Saltanat looked at me, and I could see a savage anger in her face.
“Or in the police force or state security,” she said, turned, stared out of the window. I made no move to hold her, comfort her. Outside, the world continued, the uncaring song of birds, the random hiss of leaves upon the wind.
And then we heard footsteps in the hallway.
Chapter 38
I stepped behind the door, gun held up by my cheek, ready to shoot. The footsteps stopped, and there was a moment’s silence. I could hear breathing, or rather, gasping, together with a noise I realized was weeping. There was a light knock on the door.
“Rustam?”
A woman’s voice, terrified.
I pulled the door open, took aim at chest height, to be greeted by hysterical screaming. The woman who stumbled and fell to the floor was one of the hotel’s chambermaids, Rosa. The bag she was carrying split open, onions and potatoes rolling around my feet.
I got my breath back under control, holstered my gun, offered the girl my hand. She only screamed louder when she saw Rustam’s blood smeared up to my wrists. The crotch of her jeans turned a darker blue as she raised her arm to cover her eyes, then she fell and scrambled back toward the stairs. The reek of urine mingled with the stink of blood.
“Rosa, it’s all right, you’re safe,” Saltanat said, her voice calming, soft. “You know us, we’re friends.”
But the girl kept screaming, her eyes clamped shut, her palms tearing at her cheeks, pressing herself against the wall to make herself as small a target as possible.

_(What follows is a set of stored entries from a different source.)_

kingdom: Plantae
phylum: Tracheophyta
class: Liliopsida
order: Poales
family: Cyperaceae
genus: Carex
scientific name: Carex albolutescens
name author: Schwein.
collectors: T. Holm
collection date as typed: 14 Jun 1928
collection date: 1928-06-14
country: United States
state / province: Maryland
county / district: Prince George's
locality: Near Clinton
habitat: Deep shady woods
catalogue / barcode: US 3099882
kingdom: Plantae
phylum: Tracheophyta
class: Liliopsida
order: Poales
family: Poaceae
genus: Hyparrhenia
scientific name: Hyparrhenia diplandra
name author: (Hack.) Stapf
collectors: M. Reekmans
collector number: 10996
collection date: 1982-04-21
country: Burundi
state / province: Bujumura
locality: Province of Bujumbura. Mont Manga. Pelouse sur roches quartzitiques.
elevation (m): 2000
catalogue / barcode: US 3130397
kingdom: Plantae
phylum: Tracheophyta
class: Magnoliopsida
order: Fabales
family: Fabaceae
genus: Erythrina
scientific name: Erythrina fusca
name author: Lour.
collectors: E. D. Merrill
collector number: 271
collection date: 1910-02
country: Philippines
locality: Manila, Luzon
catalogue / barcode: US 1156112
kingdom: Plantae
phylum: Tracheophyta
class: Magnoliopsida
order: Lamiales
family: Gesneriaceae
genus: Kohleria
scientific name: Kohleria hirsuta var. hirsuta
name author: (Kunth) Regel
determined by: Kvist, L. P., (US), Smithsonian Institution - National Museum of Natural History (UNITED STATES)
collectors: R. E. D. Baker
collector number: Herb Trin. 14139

I looked at Saltanat, gestured toward the stairs. Someone would have heard the shots, the screams; we had very little time before the police arrived. Or the killers returned.
“We can’t just leave her like this,” Saltanat said, touching the girl’s shoulder, watching her flinch.
“You want to bring her with us?” I asked, already heading down the stairs. “That puts her in a lot more danger than she’s in now. And us.”